As a final entry in the grading series, I wanted to take the time to analyze the grades that my students attained on exams last semester and provide commentary on whether I should make adjustments based on what we’ve seen thus far.  In particular, we saw in Low grades cause drug abuse. that giving lower grades can be detrimental to the students’ long-term mental and physical health.  We then noted in Grading policies. that the grades we give students should be representative of the amount of material that they understand from the class.  We now look at the current grading distributions of the exam grades in my classes.  With this, we can try to determine what an ideal grade distribution would be and how far we currently are from it.

Last semester I taught four classes.  I had two section of calculus 1 classes and two sections of introduction to proofs.  I started by looking at the distribution of the average exam grades for both of my calculus sections.  In both classes, what I saw was actually a mostly uniform distribution of grades with nearly equal numbers of Bs, Cs, Ds, and Fs.  There were a few outliers on the low-end, as frequently happens due to students that stop attending but don’t withdraw from the course, but otherwise, this pattern held fairly well.  The mean and median of both classes was approximately 70%.  Below we have the histograms for both classes.  If you would like the full data I will link the spreadsheet at the bottom of the post.

In my introduction to proofs sections, I had a different outcome.  In particular, the grades were left skewed with more Bs than any other grade, with fewer Cs, approximately the same number of As and Ds, and fewer Fs.  Between the two sections, the mean was approximately 73% while the median was approximately 77%.  Again I provide the histograms below, and refer you to the bottom of the post for the spreadsheet link.

In every case above, we do not get the stereotypical bell curve that follows from a normal distribution.  This may be due to the relatively small sample sizes of approximately 30 students per class; however, this is generally a large enough size that the bell shape would start to take form.  In fact, I find I usually have a left skewed distribution when looking at my grades, primarily because there is a cap on the given grade that is lower than some people would be able to attain, where as the lower bound provides plenty of room for the variability of grades in the course.

Additionally, there was a noticeable difference between my calculus 1 and my introduction to proofs courses.  There are many reasons this may have occurred, so trying to exactly determine the reason is quite difficult.  I will attempt to name a few of these.

First, the student population of calculus is much more diverse with regard to mathematical experience as there are many freshman coming from many different high schools, whereas the introduction to proof class is aimed at students that have already been introduced to college mathematics and are on more equal footing with regard to prerequisite knowledge.

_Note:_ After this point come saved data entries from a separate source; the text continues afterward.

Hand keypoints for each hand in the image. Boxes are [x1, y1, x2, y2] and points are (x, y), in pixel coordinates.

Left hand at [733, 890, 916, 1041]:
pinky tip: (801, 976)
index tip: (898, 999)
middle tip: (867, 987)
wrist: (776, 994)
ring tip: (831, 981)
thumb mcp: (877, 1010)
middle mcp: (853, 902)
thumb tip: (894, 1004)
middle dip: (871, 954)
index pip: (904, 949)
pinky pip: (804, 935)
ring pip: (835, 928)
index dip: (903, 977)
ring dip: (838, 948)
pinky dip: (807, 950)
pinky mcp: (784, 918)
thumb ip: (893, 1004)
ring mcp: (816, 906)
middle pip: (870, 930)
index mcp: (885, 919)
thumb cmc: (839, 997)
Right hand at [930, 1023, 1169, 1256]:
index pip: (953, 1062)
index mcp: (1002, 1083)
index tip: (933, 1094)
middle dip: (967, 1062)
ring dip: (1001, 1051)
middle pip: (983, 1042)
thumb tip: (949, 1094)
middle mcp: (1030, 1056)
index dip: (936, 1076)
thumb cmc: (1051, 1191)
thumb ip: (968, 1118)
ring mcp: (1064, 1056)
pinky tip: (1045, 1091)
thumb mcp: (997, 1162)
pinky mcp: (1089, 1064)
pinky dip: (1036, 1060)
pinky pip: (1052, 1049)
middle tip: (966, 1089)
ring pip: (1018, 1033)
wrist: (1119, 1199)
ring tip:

Second, the calculus courses are semi-coordinated, which means that I do write the normal exams, but the final is a shared final.  Therefore, I try to use language in the exams similar to the language on the final.  While I also try to do this during lectures, the wording is not always intuitive for students.  I have found this has little effect on good students, but the average and struggling students tend to have greater difficulties.  That is, I expect some of the lower Bs turn into Cs, Cs into Ds and Ds into Fs causing a shift in some students but not all, resulting in the corresponding difference in distribution.  In my introduction to proof courses, I am able to word the exams a little more naturally, which, especially in a proof based course, can help the students focus on answering the problem instead of what deciphering what is being asked.  (Side note, in the proof course the problems are often still worded awkwardly as the goal of the problem is in fact to decipher the meaning of a statement, but this is done with purpose).

### Conclusion

In these last three posts, we have seen potential effects of students getting lower scores, explored the purpose of grading and how best to reach these goals, and in this post we’ve explored the current distribution of exam grades in my classes.  We have thus far seen that if we were to arbitrarily give everyone an A in every class, that this may indeed lower drug abuse in the population.  On the other hand, this would lead to the feedback from grading being completely useless since it does not give any helpful information to the students.  From current data, we see that I am not just giving everyone As.  In particular, if so desired, there does seem to be room to adjust the grading techniques without losing the utility of the grading systems.

So then, what would we ideally like the grade distributions to look like?  Is there a place were we can provide meaningful feedback, but still not crush the spirits of our students?  Or is it good to crush some students in the early stages in order to let them know that they should pursue other routes of study?  Can we do something about bringing the lower end outliers closer to the middle of the distribution?  Should we make tests more difficult so that we can have a truly normal distribution and assign grades based on number of standard deviations away from the mean?

I have more questions after writing this series of posts than when I began.  I find this is often the case when pursuing research topics, and often indicates a well-chosen topic.  I hope you agree and that you will provide your thoughts and opinions on the matter.  A discussion on grading should help everyone involved to find a better way to determine grades in their classes.